If a person recovers from a positive case of COVID-19, can they get it again?

It’s unclear if antibodies confer immunity, but some studies have shown antibodies can prevent reinfection at least for a couple weeks, Simmons said. However, research on the subject is still in its preliminary stages, she said.

Does the COVID-19 test search for anything else or just COVID-19?

Simmons said there’s two types of COVID-19 tests. One uses polymerase chain reaction testing that tests specifically for COVID-19. The other one is an antibody test that can have cross reactivity to other viruses, she said.

The antibody test might show positivity, and that positivity may be reflected if the individual had a previous coronavirus or other upper respiratory virus. The tests aren’t as specific as the original polymerase chain reaction tests, she said.

If someone has a mild case of COVID-19 and a person contracts the virus from them, would that person have a mild case as well?

The viral load is a term meaning that the more exposure there is, the more likelihood of infection there is, Simmons said. Health care workers are in this category, since they have an increased viral load by seeing sick patients in emergency rooms and intensive care units, she said.

However, that doesn’t translate into the severity of the infection, she said. Factors such as age, gender and underlying health conditions contribute to the severity of infection. There are some relationships with incidents of infection but not necessarily severity of infection, she said.

Is there a certain mask that is best to wear when going out?

There are several types of masks, Simmons said. A surgical mask is usually made out of pleated paper material or non-woven material. She said these masks are designed to fit loosely and are designed to protect from coughs and sneezes.

An N95 mask or respirator is designed to filter out airborne particles and is mainly designed for health care workers who are in close proximity with infected people, she said.

Cloth masks help slow the spread of the virus and prevent people who have the virus from spreading it to others, she said. Some people might be asymptomatically shedding the virus, and cloth masks can help prevent the person from spreading the virus, even if they don’t have symptoms.

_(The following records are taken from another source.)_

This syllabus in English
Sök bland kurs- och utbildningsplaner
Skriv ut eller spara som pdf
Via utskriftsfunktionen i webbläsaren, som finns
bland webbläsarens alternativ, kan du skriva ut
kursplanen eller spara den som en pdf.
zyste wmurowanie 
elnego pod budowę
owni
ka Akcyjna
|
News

Is there any estimation or prediction on when things will get back to normal?

Every expert in the world is trying to figure that out right now, Hancock said. The city is utilizing tracking of Arlington hospitals, patient loads and increases in positive and negative COVID-19 cases to determine how bad it is for the city, he said.

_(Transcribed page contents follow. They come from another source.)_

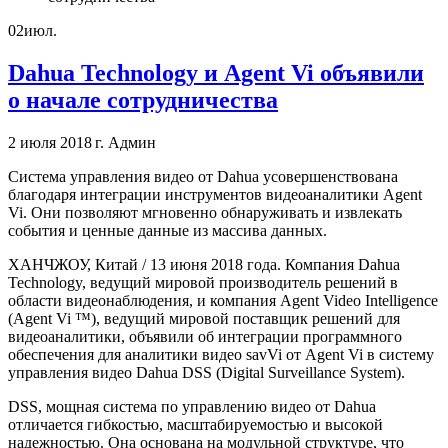
02
июл.
Dahua Technology и Agent Vi объявили
о начале сотрудничества
2 июля 2018 г.
Админ
Система управления видео от Dahua усовершенствована
благодаря интеграции инструментов видеоаналитики Agent
Vi. Они позволяют мгновенно обнаруживать и извлекать
события и ценные данные из массива данных.
ХАНЧЖОУ, Китай / 13 июня 2018 года. Компания Dahua
Technology, ведущий мировой производитель решений в
области видеонаблюдения, и компания Agent Video Intelligence
(Agent Vi ™), ведущий мировой поставщик решений для
видеоаналитики, объявили об интеграции программного
обеспечения для аналитики видео savVi от Agent Vi в систему
управления видео Dahua DSS (Digital Surveillance System).
DSS, мощная система по управлению видео от Dahua
отличается гибкостью, масштабируемостью и высокой
надежностью. Она основана на модульной структуре, что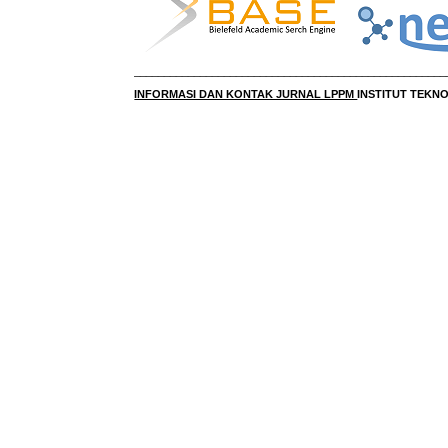
____________________________________________________
INFORMASI DAN KONTAK JURNAL LPPM
INSTITUT TEK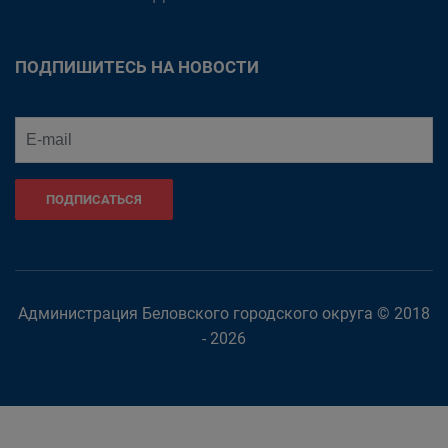
ПОДПИШИТЕСЬ НА НОВОСТИ
ПОДПИСАТЬСЯ
Администрация Беловского городского округа © 2018
- 2026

When it comes to the timeline for normalcy, the city is talking with medical experts like Simmons and listening to the guidance of its elected officials at the local, county and state level, he said.

What is the actual process for getting a COVID-19 test?

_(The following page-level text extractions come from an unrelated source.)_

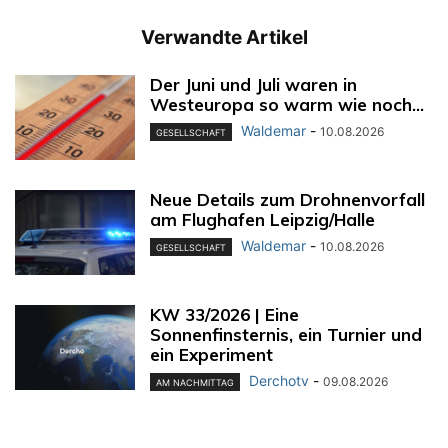
Verwandte Artikel
Der Juni und Juli waren in
Westeuropa so warm wie noch...
Waldemar
-
10.08.2026
GESELLSCHAFT
Neue Details zum Drohnenvorfall
am Flughafen Leipzig/Halle
Waldemar
-
10.08.2026
GESELLSCHAFT
KW 33/2026 | Eine
Sonnenfinsternis, ein Turnier und
ein Experiment
Derchotv
-
09.08.2026
AM NACHMITTAG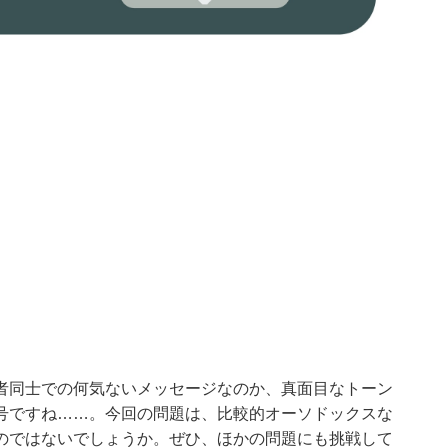
者同士での何気ないメッセージなのか、真面目なトーン
号ですね……。今回の問題は、比較的オーソドックスな
のではないでしょうか。ぜひ、ほかの問題にも挑戦して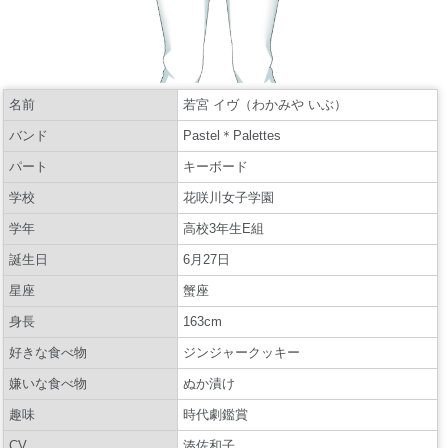
名前
若宮 イヴ（わかみや いぶ）
バンド
Pastel＊Palettes
パート
キーボード
学校
花咲川女子学園
学年
高校3年生E組
誕生日
6月27日
星座
蟹座
身長
163cm
好きな食べ物
ジンジャークッキー
嫌いな食べ物
ぬか漬け
趣味
時代劇鑑賞
CV
湊佐和子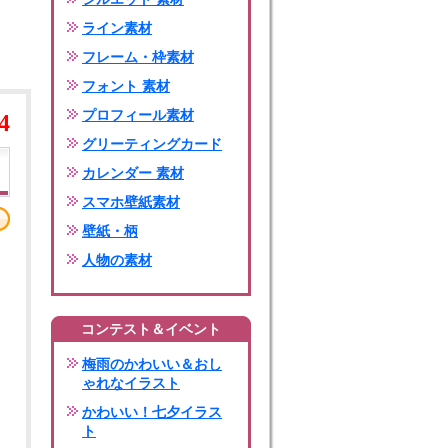
ライン素材
フレーム・枠素材
フォント 素材
プロフィール素材
4
グリーティングカード
カレンダー 素材
スマホ壁紙素材
壁紙・柄
人物の素材
コンテスト＆イベント
梅雨のかわいい＆おし
ゃれなイラスト
かわいい！七夕イラス
ト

Most people are being tested at their primary care doctor, Simmons said. If a person feels like they have symptoms, they should call ahead and see if they can get an appointment with their primary care doctor.

There are a number of doctors who have tests at their offices, and the same goes for clinics, she said. The emergency room has tests as well if a person feels sick enough to go get tested at one.

Has there been any discussion with the Texas Rangers or Dallas Cowboys on using their stadiums as overflow patient sites?

Hancock said the city has plenty of facilities that can be used if need be before having to look into special event venues. The city has looked at venues that could be utilized, such as closed hospitals and medical facilities, which would be more appropriate than special event venues, he said.